03 July 2003 | Robin Parker
A row has erupted between anti-corruption campaigners and leading oil, gas and mining firms over whether to make it compulsory for industries to disclose their payments to governments.
The battle broke out at an invitation-only event organised by the Department for International Development in London last month, attended by more than 100 politicians, high-level businesspeople and non-governmental organisations.
Prime minister Tony Blair launched an action plan for the government-led extractive industries transparency initiative (EITI), a voluntary scheme that asks governments and industrial bodies to publish details of payments such as taxes and royalties.
The plan aims to adopt country-by-country reporting procedures to ensure transparency both in company payments and in government revenues. Blair pledged £1 million in technical help for any pilot scheme.
ChevronTexaco and ExxonMobil led calls to keep the EITI a voluntary scheme, claiming it could lead to competitive pressures and conflicts with contract confidentiality.
Their approach is at odds with many anti-corruption campaigners, who are calling for mandatory reporting of all payments, and with rival Shell, which has just published details of £630 million in payments to the Nigerian government last year.
In his opening address, Blair spelt out the need for a partnership approach between oil, gas and mining companies and governments to eradicate corruption.
"A lack of transparency undermines public confidence in the legitimacy of the state.

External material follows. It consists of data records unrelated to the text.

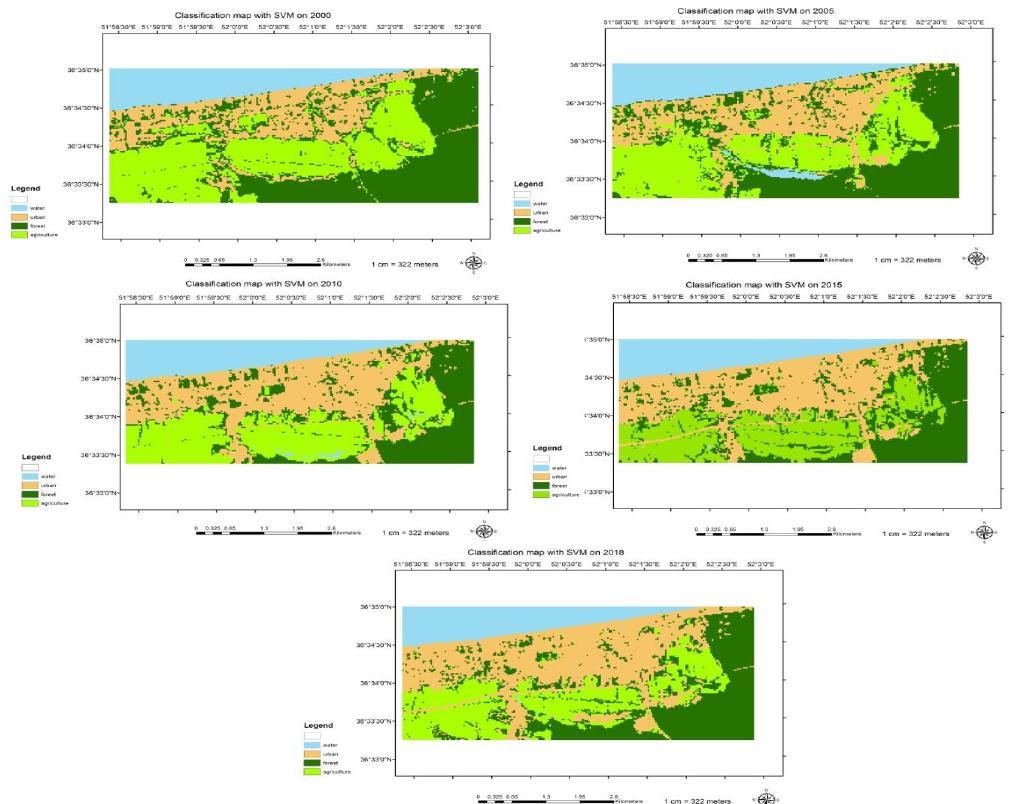
Figure 2. SVM classification map from 2000 to 2018, respectively; there are four classes; water (blue colour), urban (cream colour), agriculture (light green colour), urban forest (dark green colour). After classification, land use maps are compared in order to obtain changed areas between 2000 and 2018.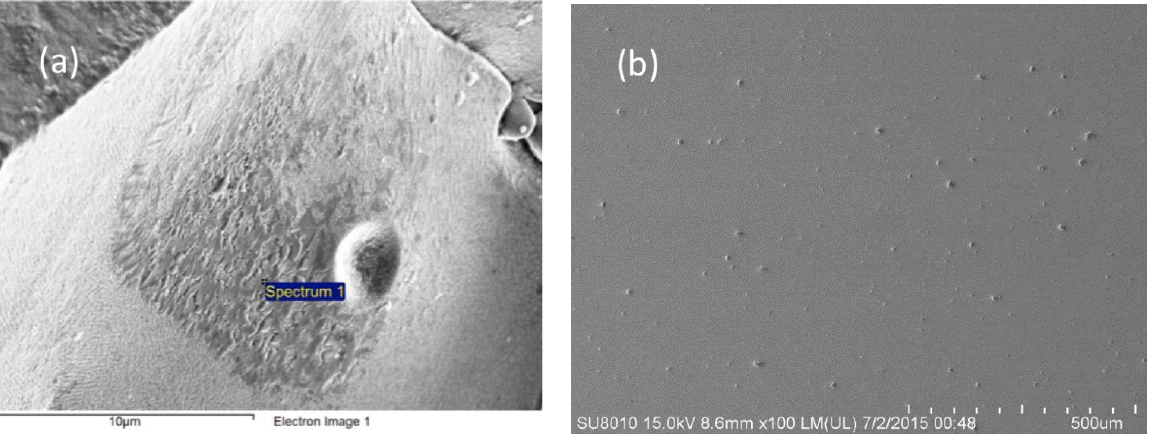
Figure 3. ( a ) Film-like precipitates on the inter-granular facets after 1220 °C tensile test; ( b ) as-heat treated microstructure. Table 2. Chemical composition of Ti-rich precipitates via SEM-EDAX analysis in wt. %. Element Fe Ni Cr Ti Mn wt.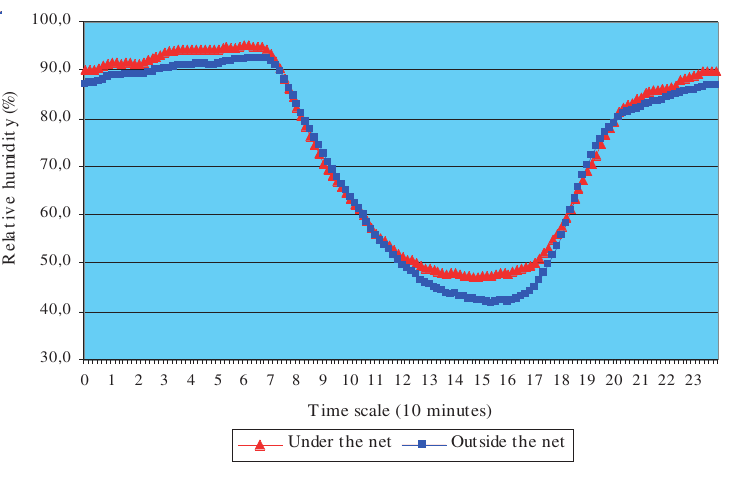
Figure 4 . The mean daily course of the relative air humidity measured under the hail net and outside of it /Pallag 2011 June 1 – September 30./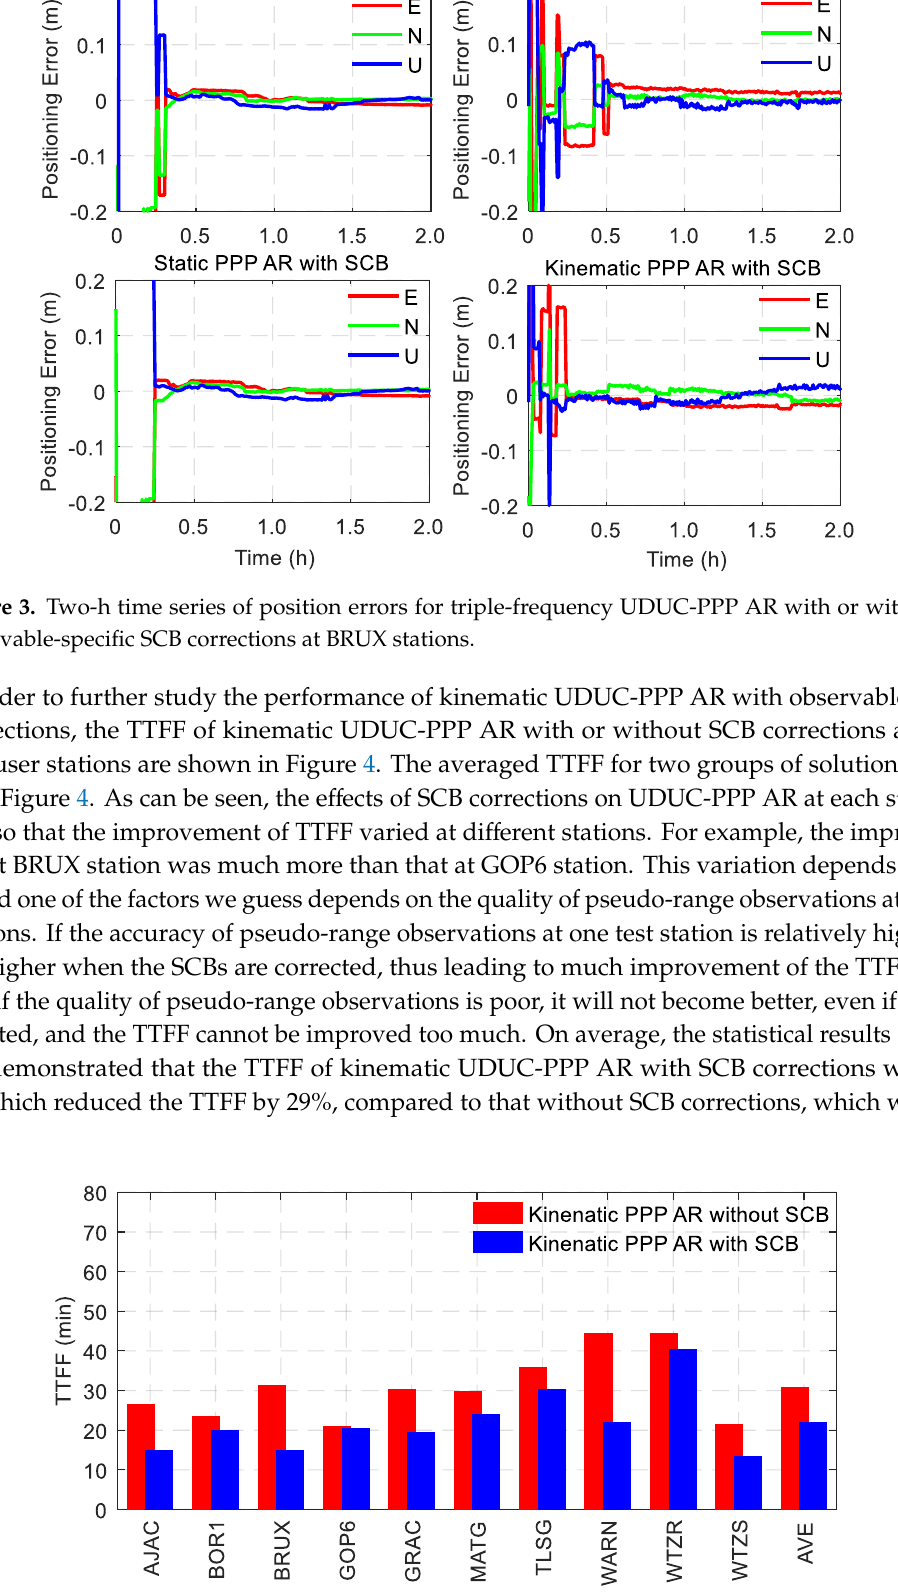
Figure 4. Time-to-first-fix (TTFF) of kinematic UDUC-PPP AR with or without observable-specific satellite code bias (SCB) corrections at ten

It should help companies to reduce reputational risk, address the concerns of shareholders and help to manage the risks of long-term investment," he said.
Politicians from Ghana, Trinidad, Norway and the US fully support the "principle of agreement" and the action plan for the initiative, which was launched last year at the World Summit on Sustainable Development in Johannesburg.
Nigeria, Sao Tomé and Angola said they would publish all of their payments.
But members of the 130-member Publish What You Pay coalition want the principles to be revised to force all extractive companies to commit to them.
They say the world's poorest countries will continue to suffer on economic and social terms unless all companies commit to fully open trade relationships.
Mike Aaronson, director-general of Save The Children, said: "The voluntary approach will fail to have a significant effect upon poverty because it will not create a level playing field and may put some companies at a competitive disadvantage."